Nach dem Ergebnis der kriminaltechnischen Untersuchung der Stimmaufzeichnungen sei zudem der zweite Beschuldigte Björn L. wahrscheinlich einer der Sprecher des auf einer Telefon-Mailbox aufgezeichneten Gesprächteils, erklärte Nehm. Dessen Anwalt hatte erklärt, sein Mandant komme nicht als Tatverdächtiger in Frage, da er wegen einer Kehlkopfentzündung nur krächzen könne.
Schönbohm kritisiert Nehm
Unterdessen nimmt der politische Streit über die Hintergründe der Tat an Schärfe zu. Brandenburgs Innenminister Jörg Schönbohm sagte der Frankfurter Allgemeinen Sonntagszeitung, es wäre nicht erforderlich gewesen, daß Nehm die Ermittlungen an sich zieht.
Er hat aus der Sache ein Politikum gemacht und zu einer Stigmatisierung Brandenburgs beigetragen, sagte der CDU-Politiker. Die Hinweise auf einen rechtsextremen Hintergrund der Tat seien zumindest fragwürdig (siehe auch: Koalition streitet über Mittel gegen Rechts).
Nehm wehrte sich am Sonntag, indem er ausdrücklich auf seine Zuständigkeit bei dem Fall verwies.

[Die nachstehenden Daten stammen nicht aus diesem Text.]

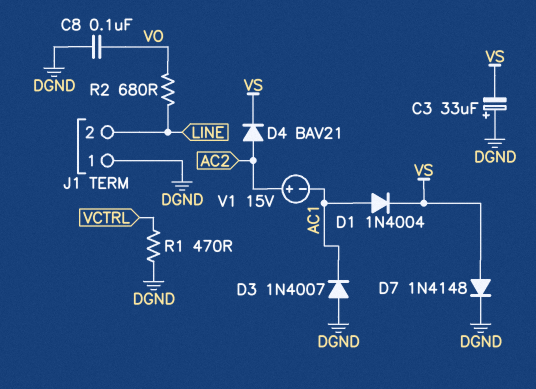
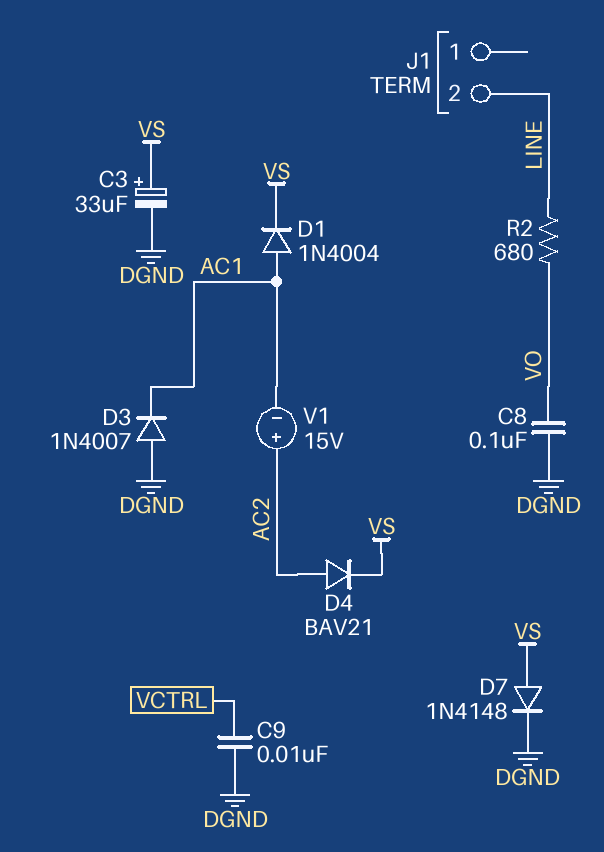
C3: 33uF (plus DGND, minus VS) -> 33uF (plus VS, minus DGND)
C9: none -> 10nF (DGND, VCTRL)
J1 pin 1: DGND -> none
R1: 470 (DGND, VCTRL) -> none

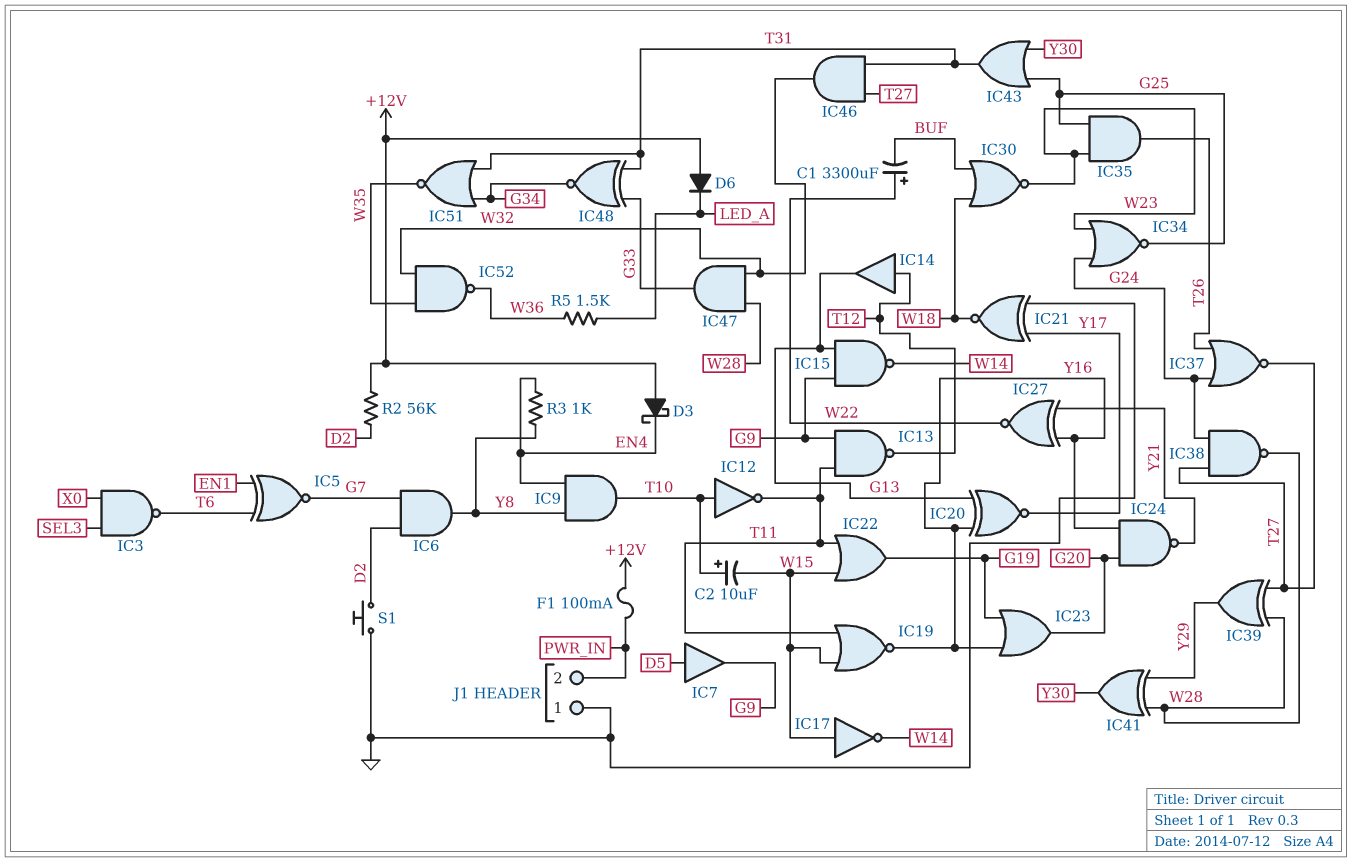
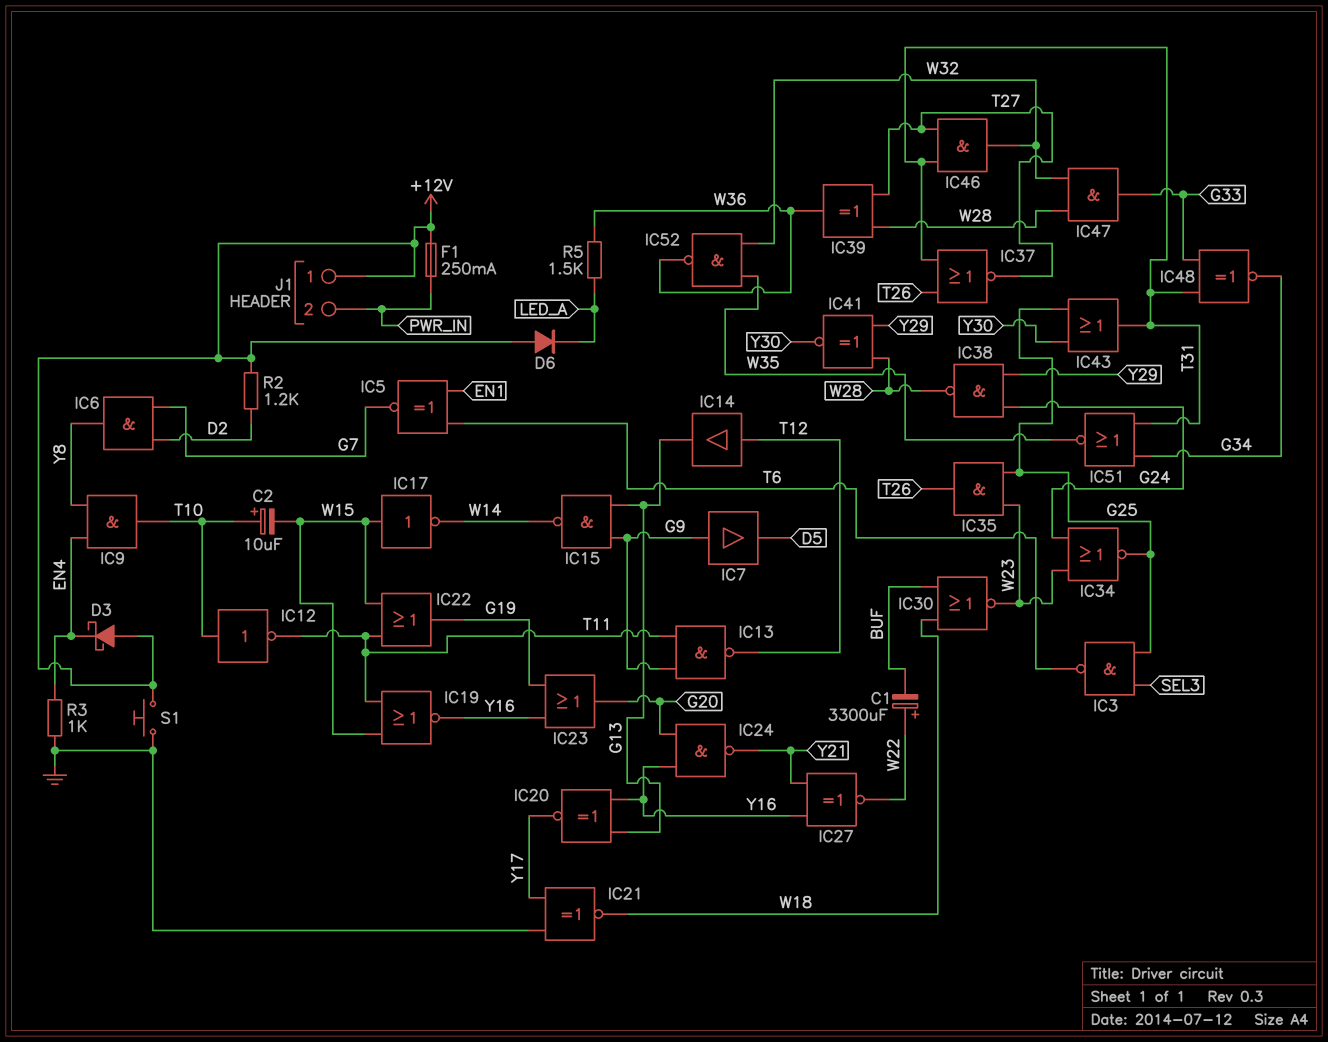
F1: 100mA (+12V, PWR_IN) -> 250mA (+12V, PWR_IN)
IC3: NAND (in SEL3, in X0, out T6) -> NAND (in G25, in SEL3, out T6)
IC7: buffer (in D5, out G9) -> buffer (in G9, out D5)
IC37: NOR (in G24, in T26, out T27) -> NOR (in T26, in T31, out T27)
IC38: NAND (in G24, in T27, out W28) -> NAND (in G24, in Y29, out W28)
IC39: XOR (in T27, in W28, out Y29) -> XOR (in T27, in W28, out W36)
IC41: XOR (in W28, in Y29, out Y30) -> XNOR (in W28, in Y29, out Y30)
J1 pin 1: GND -> +12V
R2: 56k (+12V, D2) -> 1.2k (+12V, D2)
R3: 1k (EN4, Y8) -> 1k (EN4, GND)
S1: button (D2, GND) -> button (+12V, GND)

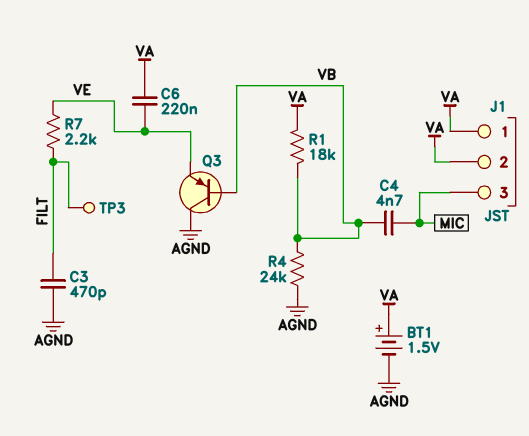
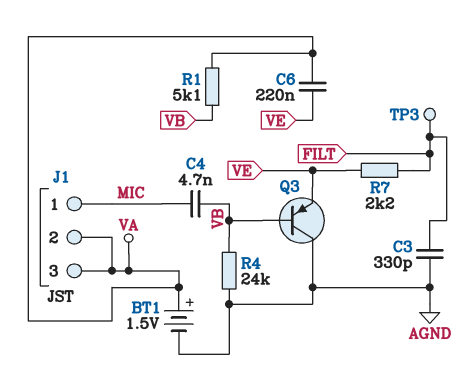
C3: 470pF (AGND, FILT) -> 330pF (AGND, FILT)
J1 pin 1: VA -> MIC
J1 pin 3: MIC -> VA
R1: 18k (VA, VB) -> 5.1k (VA, VB)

Seine Entscheidung, das Verfahren zu übernehmen, richte sich allein nach den Vorschriften des Gerichtsverfassungsgesetzes. Politische Aspekte und Fragen der Qualität haben bei der Beurteilung dieser Rechtsfrage keine Rolle gespielt, betonte Nehm.
Deutsch-Äthiopier atmet zum Teil wieder aus eigener Kraft
Auch eine Woche nach dem Überfall befindet sich der Deutsche äthiopischer Herkunft weiter in Lebensgefahr. Der 37jährige Ingenieur atme jedoch zum Teil wieder aus eigener Kraft mit Unterstützung des Beatmungsgeräts, sagte der Geschäftsführer des Ernst-von-Bergmann-Klinikums in Potsdam, Wilhelm Kahle, am Sonntag. Wir sehen das als positive Entwicklung.
Der zweifache Familienvater, der ein Schädel-Hirn-Trauma erlitten habe, sei weiter im künstlichen Koma und nicht außer Lebensgefahr. Über mögliche Folgeschäden könnten die Ärzte noch keine Aussagen machen. Eine Prognose, wie lange der 37jährige noch im künstlichen Koma bleiben werde, wollte Kahle nicht abgeben. Sein Zustand stabilisiert sich weiter.
Der Deutsch-Äthiopier war an einer Bushaltestelle in Potsdam niedergeschlagen worden. Die Angreifer hätten dem Ingenieur einen einzigen, wuchtigen Faustschlag versetzt und ihm dadurch den Schädelknochen an einem Auge zertrümmert, erklärte die Bundesanwaltschaft.
Stichwort: DNA-Analyse
Die DNA-Analyse ist eines der wichtigsten Werkzeuge der Ermittler. Bereits aus winzigen Spuren mit Erbinformationen wie Blut, Sperma, Schuppen oder Haaren können Experten einen so genannten genetischen Fingerabdruck eines Menschen erstellen. Spuren mit Erbinformationen helfen bei der Identifizierung von Opfern und der Suche nach Tätern. Wenige Zellen reichen für eine Analyse bereits aus.
Das Verfahren ist jedoch aufwendig, da die DNA-Reste erst vervielfältigt werden müssen, ehe sie analysiert werden können. Als genetischen Fingerabdruck bezeichnen Experten bestimmte, über das gesamte Erbgut verteilte DNA-Abschnitte, die nach heutigem Wissen funktionslos sind. Diese Abschnitte unterscheiden sich wesentlich stärker von Individuum zu Individuum als diejenigen Erbinformationen, die Aufbau und Funktion des Organismus steuern. Die Wahrscheinlichkeit, daß zwei Menschen den gleichen genetischen Fingerabdruck aufweisen, wird auf 1 zu 30 Milliarden geschätzt.